New Layer 1 or Layer 2 projects frequently claim to handle tens of thousands of transactions per second, but these figures are often unrealistic. The competition for scalability has become an embarrassing contest in the crypto world, with each new protocol claiming higher TPS than the last, regardless of whether these speeds are achievable outside of controlled environments like AWS testnets or relevant to real-world applications.
Visa, a global payment giant, processes about 1,700 transactions per second on average, with a theoretical maximum of 24,000 TPS, a capacity it has never needed in decades of operation. In contrast, most blockchain projects struggle to attract even 100 daily active users. If a project's Discord emojis outnumber its on-chain transactions, it may be addressing an imaginary problem.
The obsession with theoretical throughput has hidden costs. It often leads to disguised centralization, sacrificing decentralization for marketing numbers. Security is compromised as shortcuts are taken in the rush to scale, creating vulnerabilities. Talented engineers are diverted from building what users truly need to optimizing synthetic benchmarks. Moreover, the lab numbers touted in marketing often crumble under real-world conditions.
This fixation on extreme scalability is driven by the need to justify massive funding and stand out in a crowded market of over 5,000 blockchains. User needs are an afterthought, with the real goal being to convince retail investors of a project's ultimate solution status, while venture capitalists amplify the TPS narrative.

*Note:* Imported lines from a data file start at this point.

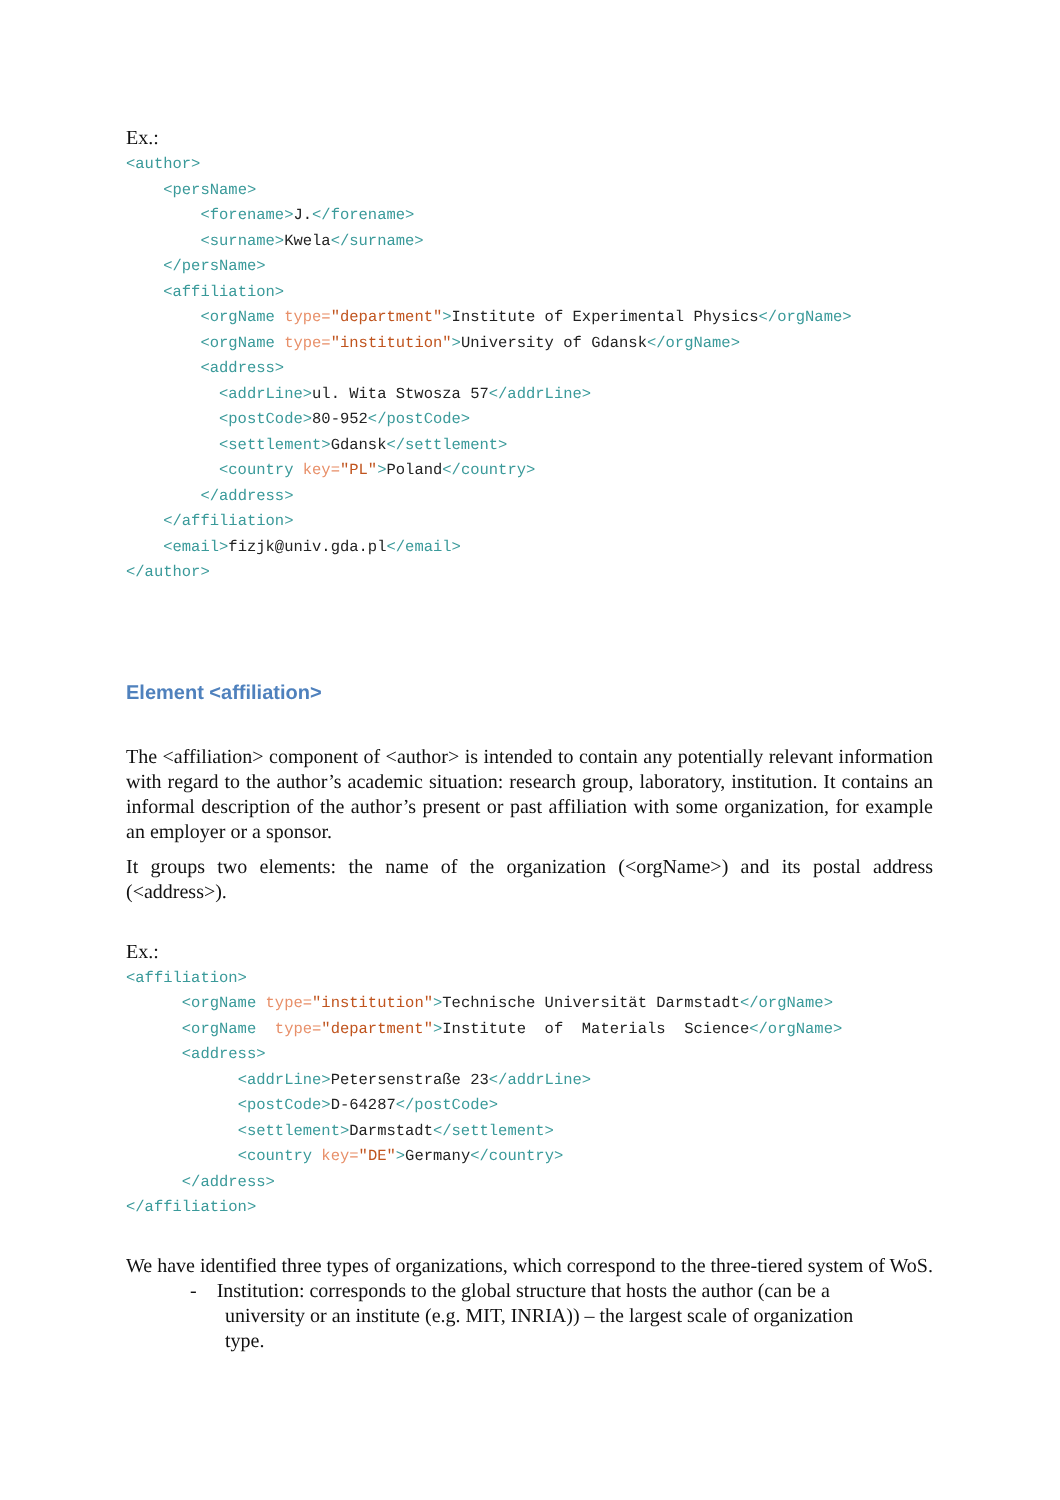Ex.:
<author>
    <persName>
        <forename>J.</forename>
        <surname>Kwela</surname>
    </persName>
    <affiliation>
        <orgName type="department">Institute of Experimental Physics</orgName>
        <orgName type="institution">University of Gdansk</orgName>
        <address>
          <addrLine>ul. Wita Stwosza 57</addrLine>
          <postCode>80-952</postCode>
          <settlement>Gdansk</settlement>
          <country key="PL">Poland</country>
        </address>
    </affiliation>
    <email>fizjk@univ.gda.pl</email>
</author>
Element <affiliation>
The <affiliation> component of <author> is intended to contain any potentially relevant information with regard to the author’s academic situation: research group, laboratory, institution. It contains an informal description of the author’s present or past affiliation with some organization, for example an employer or a sponsor.
It groups two elements: the name of the organization (<orgName>) and its postal address (<address>).
Ex.:
<affiliation>
      <orgName type="institution">Technische Universität Darmstadt</orgName>
      <orgName  type="department">Institute  of  Materials  Science</orgName>
      <address>
            <addrLine>Petersenstraße 23</addrLine>
            <postCode>D-64287</postCode>
            <settlement>Darmstadt</settlement>
            <country key="DE">Germany</country>
      </address>
</affiliation>
We have identified three types of organizations, which correspond to the three-tiered system of WoS.
- Institution: corresponds to the global structure that hosts the author (can be a
university or an institute (e.g. MIT, INRIA)) – the largest scale of organization
type.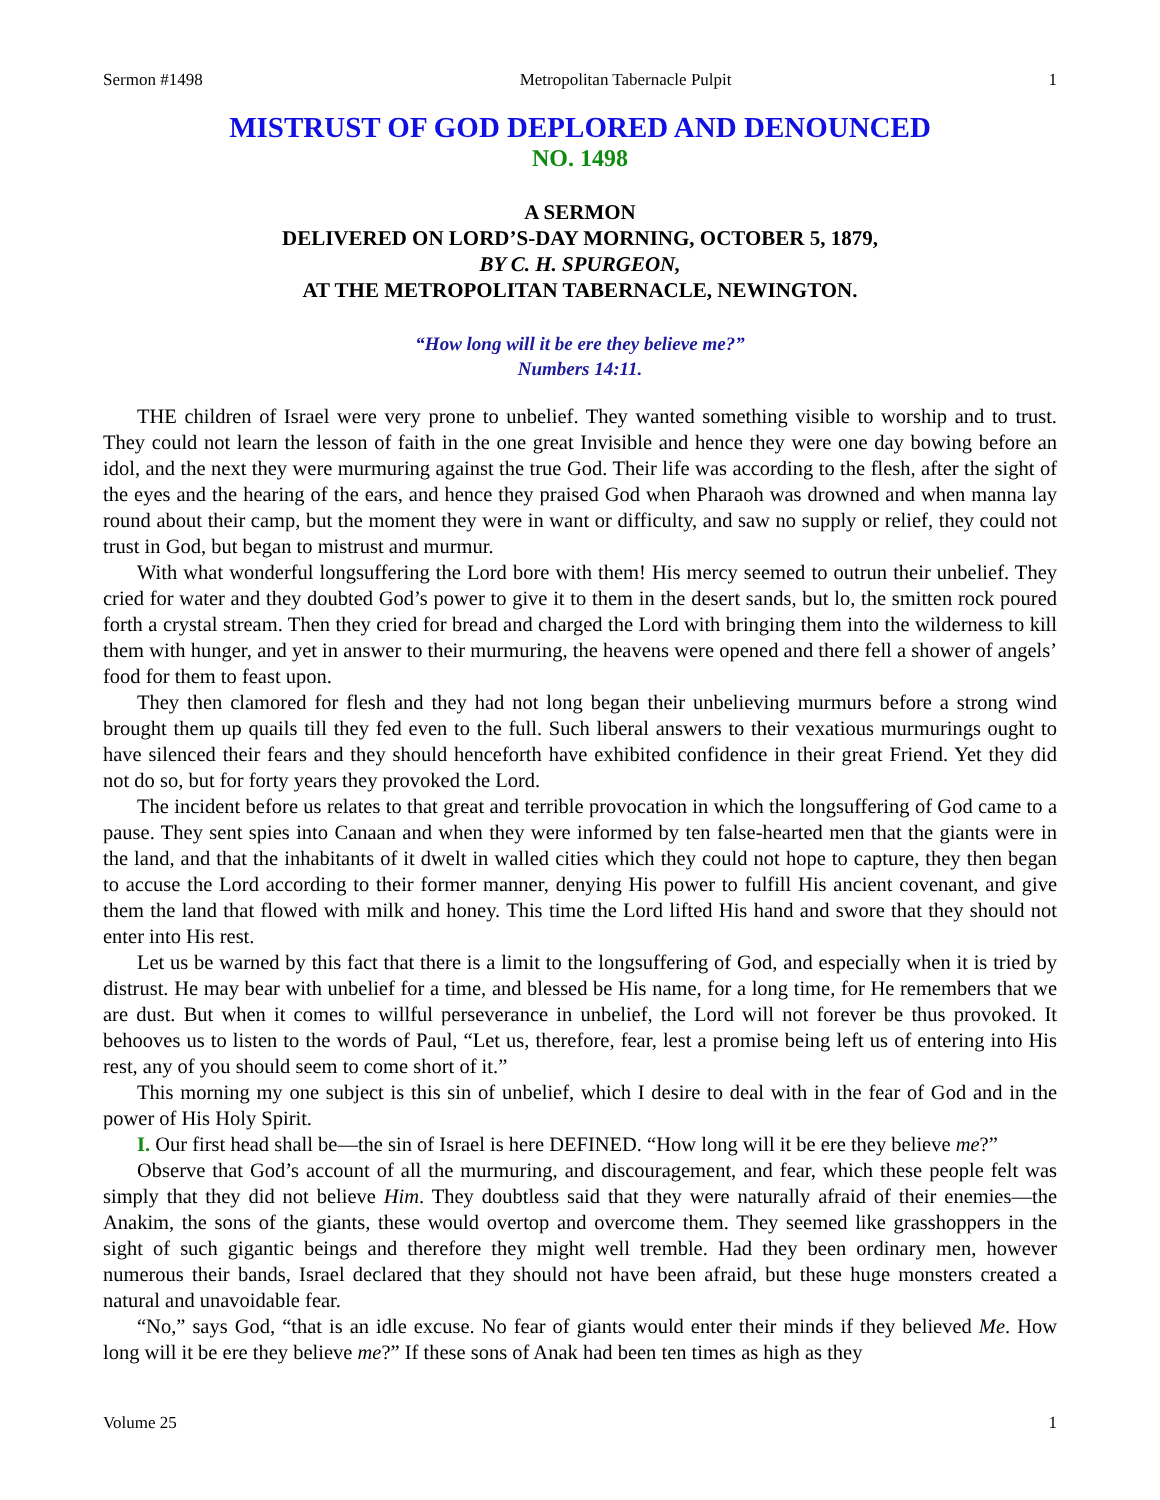Sermon #1498 Metropolitan Tabernacle Pulpit 1
MISTRUST OF GOD DEPLORED AND DENOUNCED
NO. 1498
A SERMON
DELIVERED ON LORD’S-DAY MORNING, OCTOBER 5, 1879,
BY C. H. SPURGEON,
AT THE METROPOLITAN TABERNACLE, NEWINGTON.
“How long will it be ere they believe me?”
Numbers 14:11.
THE children of Israel were very prone to unbelief. They wanted something visible to worship and to trust. They could not learn the lesson of faith in the one great Invisible and hence they were one day bowing before an idol, and the next they were murmuring against the true God. Their life was according to the flesh, after the sight of the eyes and the hearing of the ears, and hence they praised God when Pharaoh was drowned and when manna lay round about their camp, but the moment they were in want or difficulty, and saw no supply or relief, they could not trust in God, but began to mistrust and murmur.
With what wonderful longsuffering the Lord bore with them! His mercy seemed to outrun their unbelief. They cried for water and they doubted God’s power to give it to them in the desert sands, but lo, the smitten rock poured forth a crystal stream. Then they cried for bread and charged the Lord with bringing them into the wilderness to kill them with hunger, and yet in answer to their murmuring, the heavens were opened and there fell a shower of angels’ food for them to feast upon.
They then clamored for flesh and they had not long began their unbelieving murmurs before a strong wind brought them up quails till they fed even to the full. Such liberal answers to their vexatious murmurings ought to have silenced their fears and they should henceforth have exhibited confidence in their great Friend. Yet they did not do so, but for forty years they provoked the Lord.
The incident before us relates to that great and terrible provocation in which the longsuffering of God came to a pause. They sent spies into Canaan and when they were informed by ten false-hearted men that the giants were in the land, and that the inhabitants of it dwelt in walled cities which they could not hope to capture, they then began to accuse the Lord according to their former manner, denying His power to fulfill His ancient covenant, and give them the land that flowed with milk and honey. This time the Lord lifted His hand and swore that they should not enter into His rest.
Let us be warned by this fact that there is a limit to the longsuffering of God, and especially when it is tried by distrust. He may bear with unbelief for a time, and blessed be His name, for a long time, for He remembers that we are dust. But when it comes to willful perseverance in unbelief, the Lord will not forever be thus provoked. It behooves us to listen to the words of Paul, “Let us, therefore, fear, lest a promise being left us of entering into His rest, any of you should seem to come short of it.”
This morning my one subject is this sin of unbelief, which I desire to deal with in the fear of God and in the power of His Holy Spirit.
I. Our first head shall be—the sin of Israel is here DEFINED. “How long will it be ere they believe me?”
Observe that God’s account of all the murmuring, and discouragement, and fear, which these people felt was simply that they did not believe Him. They doubtless said that they were naturally afraid of their enemies—the Anakim, the sons of the giants, these would overtop and overcome them. They seemed like grasshoppers in the sight of such gigantic beings and therefore they might well tremble. Had they been ordinary men, however numerous their bands, Israel declared that they should not have been afraid, but these huge monsters created a natural and unavoidable fear.
“No,” says God, “that is an idle excuse. No fear of giants would enter their minds if they believed Me. How long will it be ere they believe me?” If these sons of Anak had been ten times as high as they
Volume 25 1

For those genuinely building in this space, the article advises focusing on what only blockchain can achieve, designing economic models that don't rely on constant new user acquisition, creating user-friendly interfaces, and scaling according to actual use cases rather than for impressive presentations.
When a project boasts about handling hundreds of thousands of TPS, it's crucial to ask what these transactions are doing, who is generating them, and for what purpose. True innovation lies not in theoretical performance but in building what people genuinely need, scaled appropriately to demand. Anything else is merely expensive performance art disguised as technology.